Who is François Burgat, the Islamologist accused of “apology for terrorism”?

Who is François Burgat, the Islamologist accused of “apology for terrorism”?

After the rebellious MP Mathilde Panot and the comedian Guillaume Meurice, it is the turn of another public figure, the researcher François Burgat, to be summoned by the police as part of a procedure for “apology for terrorism”. This Tuesday, July 9, the former research director at the CNRS, known for his work on Islamism as well as for his controversial positions on X, spent eight hours in police custody at the Aix-en-Provence police station, ” the time of his hearing relating to tweets posted on a social network”indicates Jean-Luc Blachon, the public prosecutor of Aix-en-Provence. This summons would follow a complaint filed by the European Jewish Organization (EJO), according to our colleagues at Release.

In early January, François Burgat, a fervent pro-Palestinian activist, retweeted a Hamas press release, then justified himself in another message posted on X, claiming to have “infinitely more respect and consideration for the leaders of Hamas than for those of the State of Israel.”

In the 1980s, the now 76-year-old researcher, who is fluent in Arabic, was one of the first to take an interest in Islamism, alongside Gilles Keppel, Olivier Carré, Jean-François Clément and Olivier Roy. Although his theses are not unanimous, the quality of his work is recognized by his peers. “François Burgat has real knowledge of the field”, highlights Franck Frégosi, research director at the CNRS and specialist in the organization of Islam in France. “Unlike other researchers, he did not limit himself to short hops, but made long stays in several societies in the Maghreb and the Near East to collect the direct words of the actors.”

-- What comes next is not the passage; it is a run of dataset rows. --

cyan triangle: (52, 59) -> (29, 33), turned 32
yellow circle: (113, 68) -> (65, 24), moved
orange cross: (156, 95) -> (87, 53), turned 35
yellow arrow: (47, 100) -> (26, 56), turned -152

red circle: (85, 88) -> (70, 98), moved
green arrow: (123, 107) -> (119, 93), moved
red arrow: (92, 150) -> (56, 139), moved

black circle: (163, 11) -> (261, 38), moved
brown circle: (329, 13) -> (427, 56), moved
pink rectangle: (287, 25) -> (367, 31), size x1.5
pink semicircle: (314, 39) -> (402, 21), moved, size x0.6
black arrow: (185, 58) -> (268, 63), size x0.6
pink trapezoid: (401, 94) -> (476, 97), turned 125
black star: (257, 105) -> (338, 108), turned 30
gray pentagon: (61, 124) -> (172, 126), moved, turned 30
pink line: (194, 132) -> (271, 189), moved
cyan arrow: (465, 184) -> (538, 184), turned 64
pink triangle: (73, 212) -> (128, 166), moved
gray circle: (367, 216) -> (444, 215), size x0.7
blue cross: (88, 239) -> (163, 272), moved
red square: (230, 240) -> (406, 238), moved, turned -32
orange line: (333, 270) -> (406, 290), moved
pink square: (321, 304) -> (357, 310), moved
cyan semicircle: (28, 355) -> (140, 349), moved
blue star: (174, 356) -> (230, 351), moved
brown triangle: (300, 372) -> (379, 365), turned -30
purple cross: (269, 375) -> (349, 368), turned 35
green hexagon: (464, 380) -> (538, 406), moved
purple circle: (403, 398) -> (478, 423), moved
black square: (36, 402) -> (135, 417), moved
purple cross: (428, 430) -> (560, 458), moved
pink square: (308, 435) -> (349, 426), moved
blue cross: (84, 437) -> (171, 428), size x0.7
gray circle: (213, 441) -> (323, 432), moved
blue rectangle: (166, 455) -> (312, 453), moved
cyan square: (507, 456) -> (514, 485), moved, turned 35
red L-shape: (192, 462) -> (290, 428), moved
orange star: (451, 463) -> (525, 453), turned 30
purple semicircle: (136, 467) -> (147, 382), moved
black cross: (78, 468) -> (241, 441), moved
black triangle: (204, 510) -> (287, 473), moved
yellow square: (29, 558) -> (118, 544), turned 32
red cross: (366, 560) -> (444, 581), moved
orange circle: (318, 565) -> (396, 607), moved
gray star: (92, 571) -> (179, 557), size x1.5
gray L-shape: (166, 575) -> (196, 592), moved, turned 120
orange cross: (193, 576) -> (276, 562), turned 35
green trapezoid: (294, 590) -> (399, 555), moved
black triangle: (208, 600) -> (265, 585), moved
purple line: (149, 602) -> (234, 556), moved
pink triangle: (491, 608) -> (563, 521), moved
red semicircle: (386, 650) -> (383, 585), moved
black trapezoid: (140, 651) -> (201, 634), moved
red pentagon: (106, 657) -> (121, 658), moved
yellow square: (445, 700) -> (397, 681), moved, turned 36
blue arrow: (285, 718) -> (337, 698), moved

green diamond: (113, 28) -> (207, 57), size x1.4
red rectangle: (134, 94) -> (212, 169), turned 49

With Gilles Keppel and Olivier Roy, François Burgat contributed to structuring social science research on Islam, but their theses became irreconcilable after the attacks of 2015. “To explain jihadist attacks, Keppel points to a continuum between a rigorous vision of Islam and violent action (“radicalization of Islam”), while Olivier Roy believes that those who take violent action in the name of Islam today are those who would have done so in the name of the far left yesterday (“Islamization of radicalism”). For his part, François Burgat has a more political reading, and believes that religious resources are not decisive. For him, the violent jihadist action is the postcolonial backlash, after the relations of domination maintained by the West with regard to Arab countries.”underlines Haoues Seniguer, lecturer at Science Po Lyon and specialist in the relationship between Islam and politics.

A regular in controversy

Other academics regularly point out François Burgat’s lack of distance from his subject of study, but it is above all his personal public statements that place him under fire from critics. “In the media, he is a very controversial Islamologist, accused of anti-Semitism”underlines Mihaela-Alexandra Tudor, university professor at Paul-Valéry University in Montpellier. The specialist in the links between media, religion and politics cites as an example a message posted by François Burgat on Facebook in 2014, at the time of the Israeli offensive in the Gaza Strip, where he called for a “separation” of the Representative Council of Jewish Institutions of France (CRIF) and the State.

More recently, the researcher was called into question for his proximity to the Muslim Brotherhood movement in the work of Florence Bergeaud-Blackler, Freemasonry and its networks, the investigation (Odile Jacob, January 2023), prefaced by Gilles Keppel. If, for Mihaela-Alexandra Tudor, this work is a “very respectable research work”for Haoues Seniguer, the accusations of frérisme targeting François Burgat have no reason to exist, because this investigation is not “not empirically based.”

Whether or not they adhere to the researcher’s theses, the summons of François Burgat as part of a procedure for “apology for terrorism” worries some of his colleagues, for whom this police custody would raise the threat of a restriction on the freedom of expression of researchers.